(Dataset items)

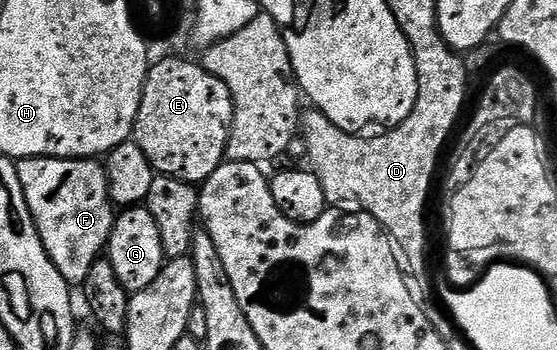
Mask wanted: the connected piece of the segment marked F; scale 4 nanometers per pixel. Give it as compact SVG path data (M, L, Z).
M25 157L17 164L17 175L21 179L21 191L25 191L25 203L29 203L29 211L35 220L37 231L41 235L41 243L45 247L45 251L49 255L49 259L53 263L53 267L57 267L57 271L61 271L63 278L67 280L68 285L72 287L82 286L86 281L89 271L93 271L93 263L100 260L101 254L106 250L107 240L111 238L111 228L117 216L116 210L113 208L113 202L109 195L109 187L107 186L107 171L104 162L99 159L68 159L66 157Z

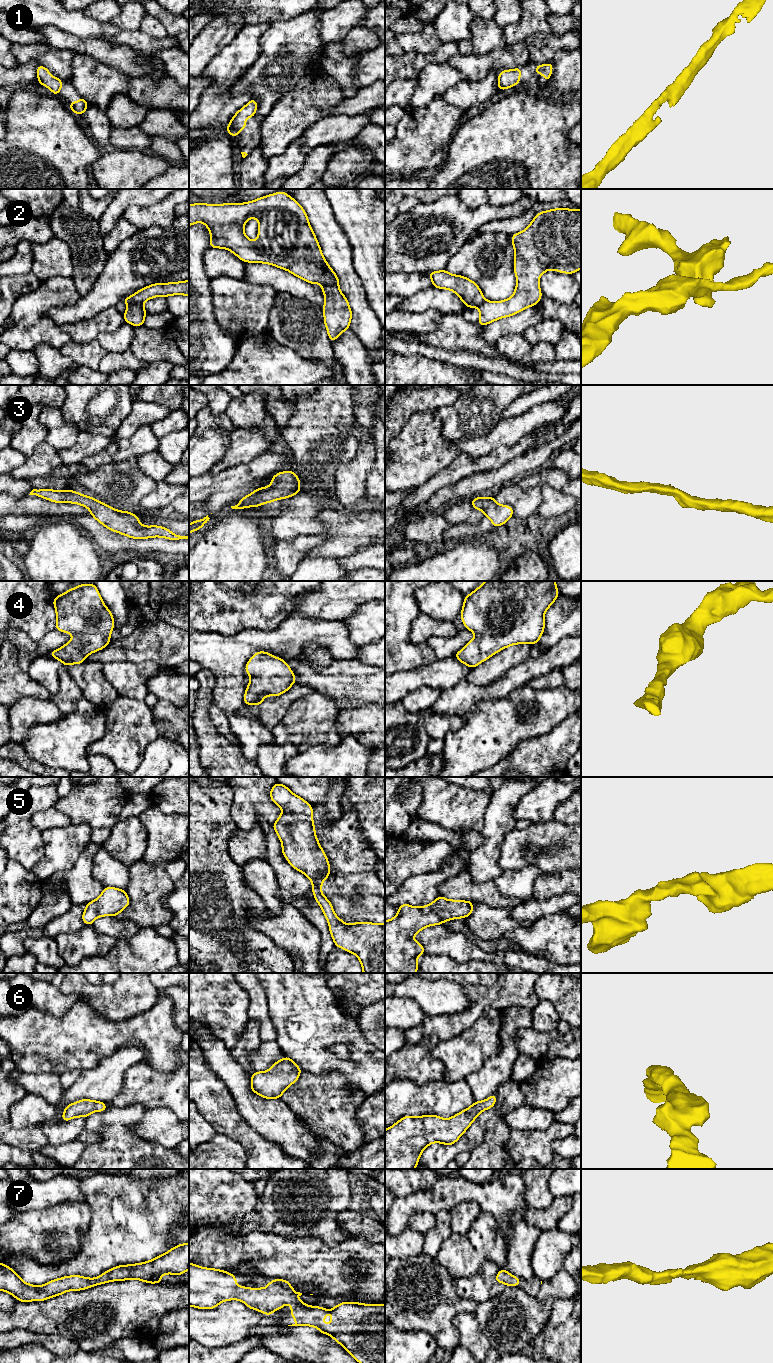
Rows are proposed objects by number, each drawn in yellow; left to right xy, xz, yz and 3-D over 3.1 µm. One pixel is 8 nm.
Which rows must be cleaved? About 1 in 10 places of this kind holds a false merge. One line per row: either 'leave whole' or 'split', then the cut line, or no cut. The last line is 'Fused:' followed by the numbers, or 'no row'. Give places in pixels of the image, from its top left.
1: leave whole | no cut
2: split | xy (142, 303), (127, 304)
3: leave whole | no cut
4: leave whole | no cut
5: leave whole | no cut
6: leave whole | no cut
7: leave whole | no cut
Fused: 2

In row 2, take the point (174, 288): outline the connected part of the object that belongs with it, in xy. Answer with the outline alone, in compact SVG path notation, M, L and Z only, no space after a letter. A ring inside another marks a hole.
M189 280L182 282L171 283L155 283L150 286L144 287L137 291L132 296L124 298L122 302L125 303L144 303L154 297L162 296L167 297L170 295L187 295L189 296Z

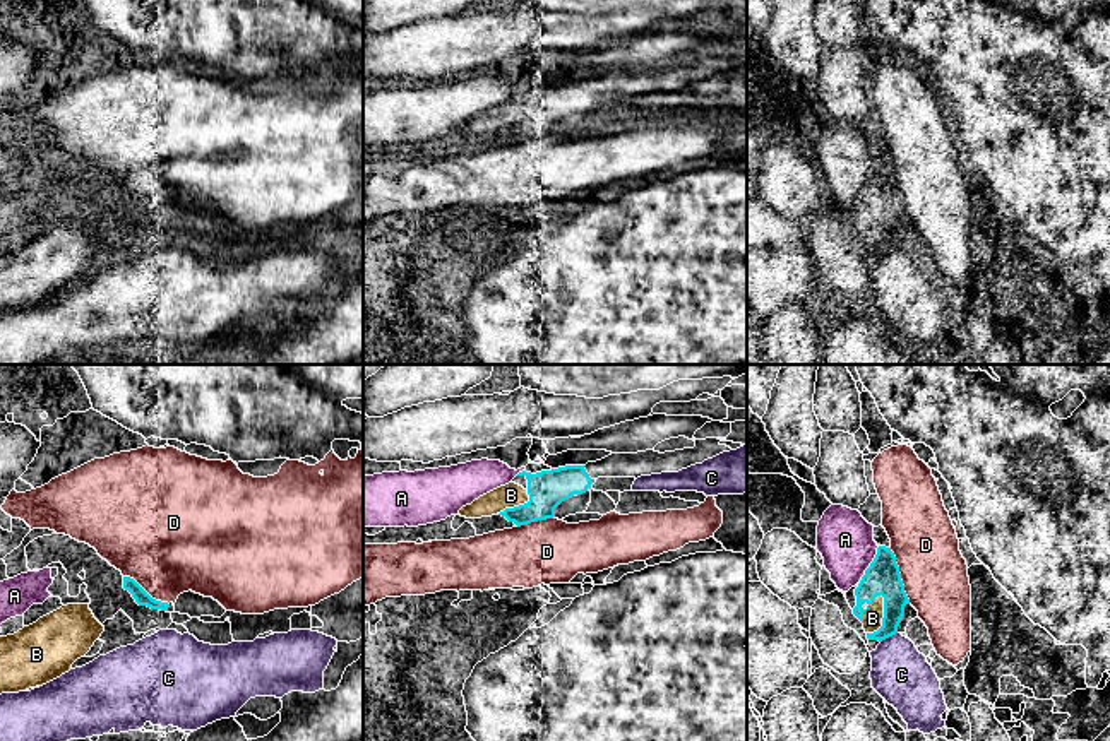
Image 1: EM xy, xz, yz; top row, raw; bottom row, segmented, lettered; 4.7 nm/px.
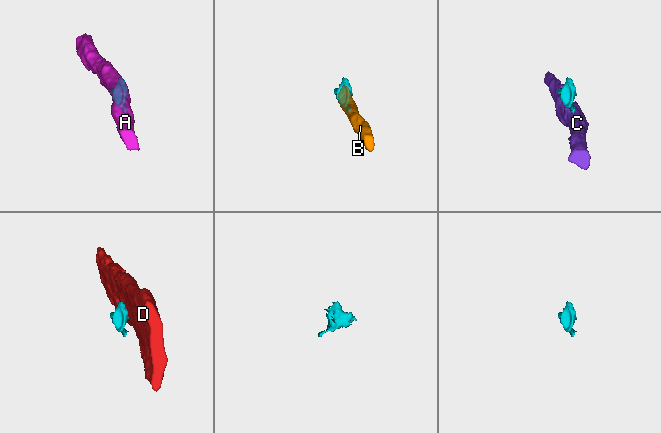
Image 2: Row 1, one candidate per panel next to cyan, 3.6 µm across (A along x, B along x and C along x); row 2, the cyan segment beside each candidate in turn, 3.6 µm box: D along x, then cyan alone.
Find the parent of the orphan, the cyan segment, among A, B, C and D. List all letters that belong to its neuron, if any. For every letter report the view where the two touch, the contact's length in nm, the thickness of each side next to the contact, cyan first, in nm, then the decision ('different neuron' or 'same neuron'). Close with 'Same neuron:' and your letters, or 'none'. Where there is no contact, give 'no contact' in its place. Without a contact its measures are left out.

Task goal:
The answer is the lines above from the one with "Image 1: EM" to the one with "Image 2: Row", set down exactly, with no pictures.

Your solution:
Image 1: EM xy, xz, yz; top row, raw; bottom row, segmented, lettered; 4.7 nm/px.
Image 2: Row 1, one candidate per panel next to cyan, 3.6 µm across (A along x, B along x and C along x); row 2, the cyan segment beside each candidate in turn, 3.6 µm box: D along x, then cyan alone.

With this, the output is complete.